Another program called Grow Eastern Market helps small businesses to graduate from selling at farmers markets to supplying wholesale chains or connecting them with the medium produce houses that are supplying restaurants and want signature local produce. This became part of an opportunity presented during Covid.
“We put small farmers’ products into a food box program that people could pick up and not have to come into human contact,” recalls Carmody. The boxes were sold at market prices to support local growers but connected people with the financial ability to buy it to healthy food.

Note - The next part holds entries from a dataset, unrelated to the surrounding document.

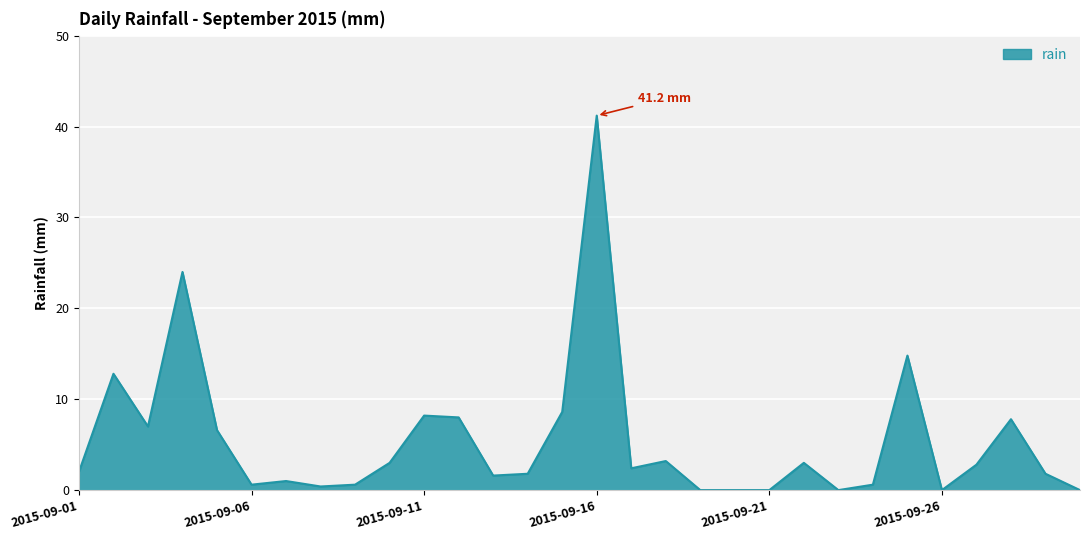

What is the greatest value displayed?

41.2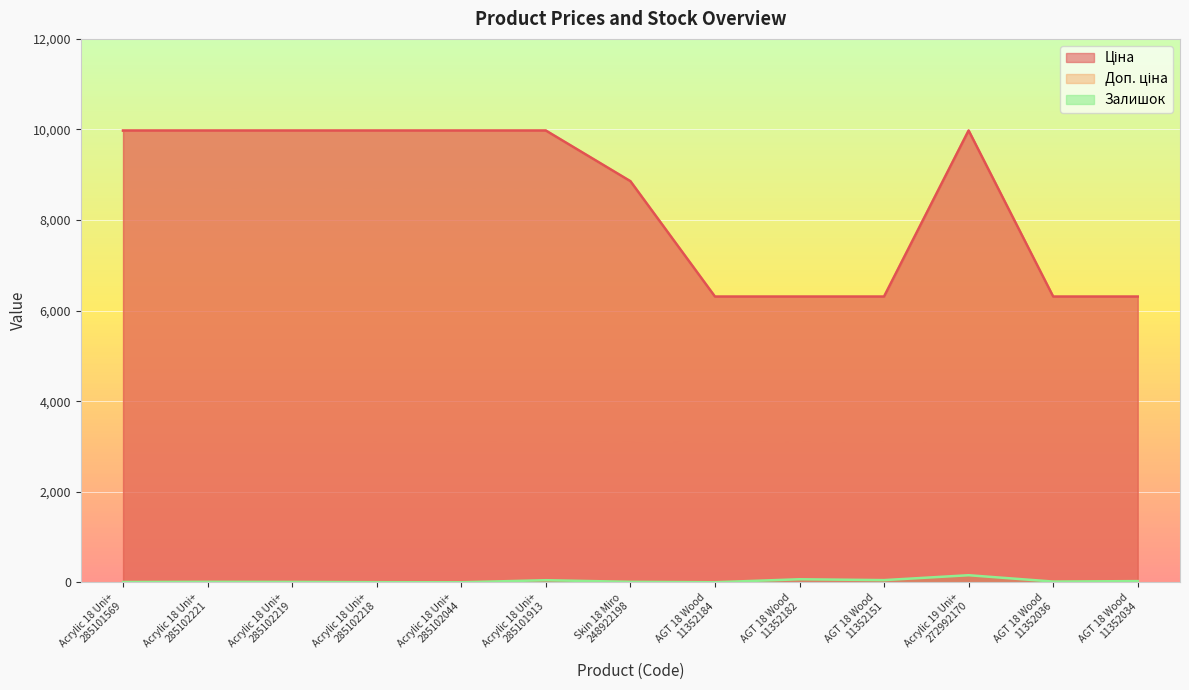

True or false: Ціна and Залишок cross at least once.

False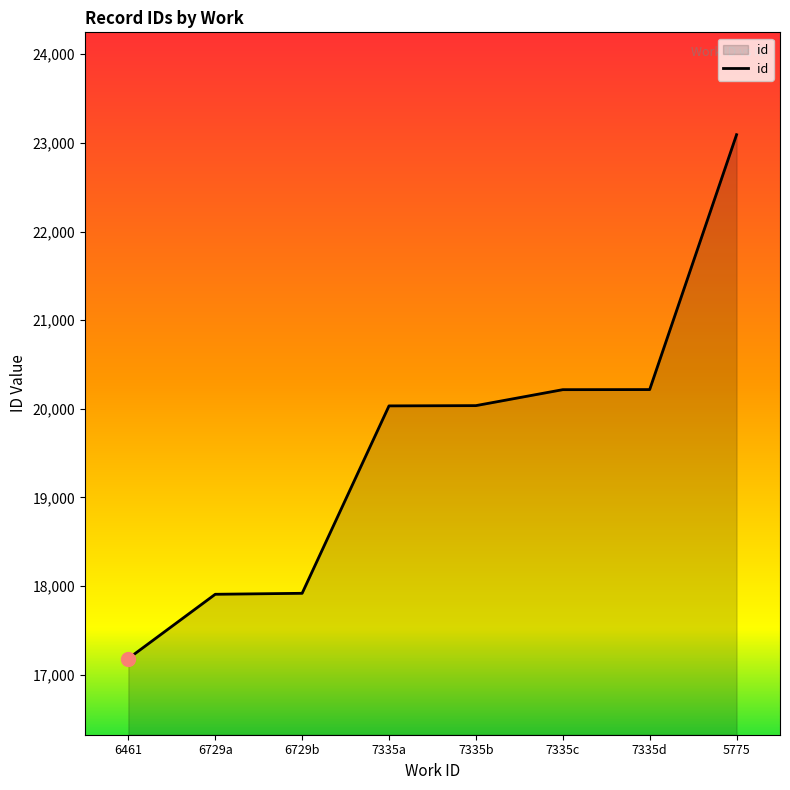

Is it true that the value at 6729a is 4367?

False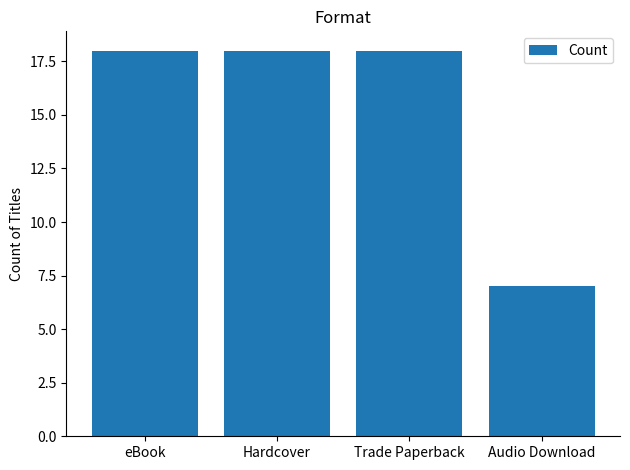

Are the bars horizontal?

No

After discovering that many mom-and-pop producers did not have easy access to licensed production space, EMP created a shared-use kitchen that has up to 12 participants at any given time. The space is rented by the hour for up to four hours. Two other accelerators have been built to scale for companies who have started in the shared kitchen.
Additionally, EMP opened a facility in 2017 that does co-packing. “We own the building and leased it to two companies that have their own products but are under contract to make product for as many as 13 to 15 companies at any one time,” notes Carmody.
Carmody points to four main areas where assistance is critical:
The growth and sustainability of Detroit’s EM is due in large part to EMP’s focused efforts on helping its businesses grow and succeed because that in itself has powerful impact.
“Food plays a part in Detroit’s transition to a more diversified economy,” says Carmody. “While Detroit’s economy over the last 100 years put America in cars, its economy over the next hundred years can help America build more sustainable and equitable cities where industry, agriculture, and commerce are intertwined forming new urban forms.”